No me extraña que cuando murió Franco, llegó la transición y vino la democracia el partido se despendolara y la mayor parte de los cuadros dirigentes se pusieran a follar como locos. Unos salieron del armario gozosamente, y otras apostaron por el amor libre. Un ansia lúbrica parecía dominarlo todo y olvidábamos un tanto nuestras reuniones. La revolución no parecía tan inminente, y lo que antes era contrarrevolucionario se adueñó de nuestras vidas. Empezaron a apreciarse el arte y a los artistas y los viejos libros marxistas por los que éramos perseguidos empezaron a echar telarañas en los estantes. Los camaradas universitarios que se habían ido a trabajar al campo obrero cobraron interés sexual y se cotizaron doblemente. Yo me fui a trabajar como peón a la construcción a ver si adquiría sex appeal y algún éxito tuve.

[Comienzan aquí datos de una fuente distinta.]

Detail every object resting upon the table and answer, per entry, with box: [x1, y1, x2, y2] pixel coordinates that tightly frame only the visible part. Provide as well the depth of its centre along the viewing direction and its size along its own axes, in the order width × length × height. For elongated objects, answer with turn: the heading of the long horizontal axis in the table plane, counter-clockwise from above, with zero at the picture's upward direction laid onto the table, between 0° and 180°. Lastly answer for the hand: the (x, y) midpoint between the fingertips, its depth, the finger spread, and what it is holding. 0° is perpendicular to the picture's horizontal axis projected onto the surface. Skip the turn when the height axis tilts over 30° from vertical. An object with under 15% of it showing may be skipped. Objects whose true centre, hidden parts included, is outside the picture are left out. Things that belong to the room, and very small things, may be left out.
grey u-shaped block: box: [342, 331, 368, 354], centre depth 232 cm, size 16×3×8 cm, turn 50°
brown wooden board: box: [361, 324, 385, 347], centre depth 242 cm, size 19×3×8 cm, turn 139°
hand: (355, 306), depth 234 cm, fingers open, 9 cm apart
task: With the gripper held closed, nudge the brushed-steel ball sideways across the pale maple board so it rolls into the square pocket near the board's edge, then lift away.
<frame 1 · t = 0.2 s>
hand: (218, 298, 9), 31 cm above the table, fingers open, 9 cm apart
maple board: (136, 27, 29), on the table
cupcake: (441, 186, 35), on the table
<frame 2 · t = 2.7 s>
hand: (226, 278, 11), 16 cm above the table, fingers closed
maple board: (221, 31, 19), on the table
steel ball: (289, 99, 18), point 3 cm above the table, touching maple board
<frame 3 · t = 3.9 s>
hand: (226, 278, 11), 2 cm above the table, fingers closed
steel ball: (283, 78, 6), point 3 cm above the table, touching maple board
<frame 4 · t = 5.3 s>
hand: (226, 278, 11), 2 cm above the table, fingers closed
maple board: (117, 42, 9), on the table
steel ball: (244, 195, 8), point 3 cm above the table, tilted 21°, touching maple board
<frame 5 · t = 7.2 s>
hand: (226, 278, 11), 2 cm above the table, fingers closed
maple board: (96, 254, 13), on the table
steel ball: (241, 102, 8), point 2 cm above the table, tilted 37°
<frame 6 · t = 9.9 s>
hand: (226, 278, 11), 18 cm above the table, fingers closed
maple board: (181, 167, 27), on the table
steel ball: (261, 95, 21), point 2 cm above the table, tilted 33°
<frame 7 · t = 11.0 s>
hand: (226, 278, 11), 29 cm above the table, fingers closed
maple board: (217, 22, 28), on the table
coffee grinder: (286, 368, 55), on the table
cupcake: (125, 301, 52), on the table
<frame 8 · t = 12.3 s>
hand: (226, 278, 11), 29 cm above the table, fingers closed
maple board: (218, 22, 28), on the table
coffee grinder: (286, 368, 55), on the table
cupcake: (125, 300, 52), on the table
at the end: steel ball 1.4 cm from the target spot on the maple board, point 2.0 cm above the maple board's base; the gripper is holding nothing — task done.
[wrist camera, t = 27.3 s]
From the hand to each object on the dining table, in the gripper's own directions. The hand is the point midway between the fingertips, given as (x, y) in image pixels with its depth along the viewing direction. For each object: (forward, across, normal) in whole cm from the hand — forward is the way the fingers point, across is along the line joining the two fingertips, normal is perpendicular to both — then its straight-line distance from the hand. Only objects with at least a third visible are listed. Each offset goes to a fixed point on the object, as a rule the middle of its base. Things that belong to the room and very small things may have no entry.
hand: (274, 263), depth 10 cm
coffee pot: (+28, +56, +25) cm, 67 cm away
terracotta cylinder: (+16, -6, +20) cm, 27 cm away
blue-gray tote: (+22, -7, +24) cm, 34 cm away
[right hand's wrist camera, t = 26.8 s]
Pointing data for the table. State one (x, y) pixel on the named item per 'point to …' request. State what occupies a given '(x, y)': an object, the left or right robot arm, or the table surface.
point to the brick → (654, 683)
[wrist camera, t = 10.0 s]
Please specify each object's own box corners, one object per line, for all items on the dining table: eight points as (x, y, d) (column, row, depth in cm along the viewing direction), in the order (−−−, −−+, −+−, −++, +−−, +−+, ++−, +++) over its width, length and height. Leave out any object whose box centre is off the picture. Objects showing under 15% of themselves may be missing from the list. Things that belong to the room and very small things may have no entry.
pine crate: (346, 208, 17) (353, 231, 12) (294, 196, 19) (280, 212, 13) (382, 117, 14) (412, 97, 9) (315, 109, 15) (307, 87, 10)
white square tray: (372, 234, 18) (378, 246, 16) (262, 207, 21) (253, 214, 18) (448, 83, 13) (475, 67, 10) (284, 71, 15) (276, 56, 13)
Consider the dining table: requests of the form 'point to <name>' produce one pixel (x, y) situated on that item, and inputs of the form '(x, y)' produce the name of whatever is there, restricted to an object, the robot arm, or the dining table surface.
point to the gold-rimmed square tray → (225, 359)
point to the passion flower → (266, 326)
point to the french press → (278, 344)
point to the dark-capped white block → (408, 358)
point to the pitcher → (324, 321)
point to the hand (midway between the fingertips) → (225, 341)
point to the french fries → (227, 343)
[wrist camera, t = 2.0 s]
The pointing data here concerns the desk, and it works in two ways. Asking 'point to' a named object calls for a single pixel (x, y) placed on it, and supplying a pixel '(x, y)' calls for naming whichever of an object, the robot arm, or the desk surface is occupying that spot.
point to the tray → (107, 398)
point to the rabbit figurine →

Comenzamos a leer a Althusser, a Foucault, a Juan Goytisolo... y la vida heterodoxa se adueñó de nosotros y cambiamos todo lo anterior por Pink Floyd, AC/DC, Los Ramones, Los Sex Pistols, Led Zeppelin, The Clash... Aparecieron como una revelación Carlos Castaneda, Artaud, Georges Bataille, Lautremont, Cortázar, Octavio Paz, Rimbaud, Poe...
Hubo un tiempo incluso que me fui a Ibiza a trabajar en la construcción de una discoteca, pero esta sería otra historia. El mundo se había puesto en movimiento y vivíamos nuestra juventud frenéticamente. ¡Qué huracán de emociones despertó el postfranquismo! Hasta las masas atrasadas que tanto despreciábamos antes se convirtieron en objeto de culto para nosotros sobre todo si eran atractivas. Un día, sin pena ni gloria, abandonamos aquel cascarón ideológico del marxismo y nos fundimos con la vida en estado puro, sin consignas ni etiquetas.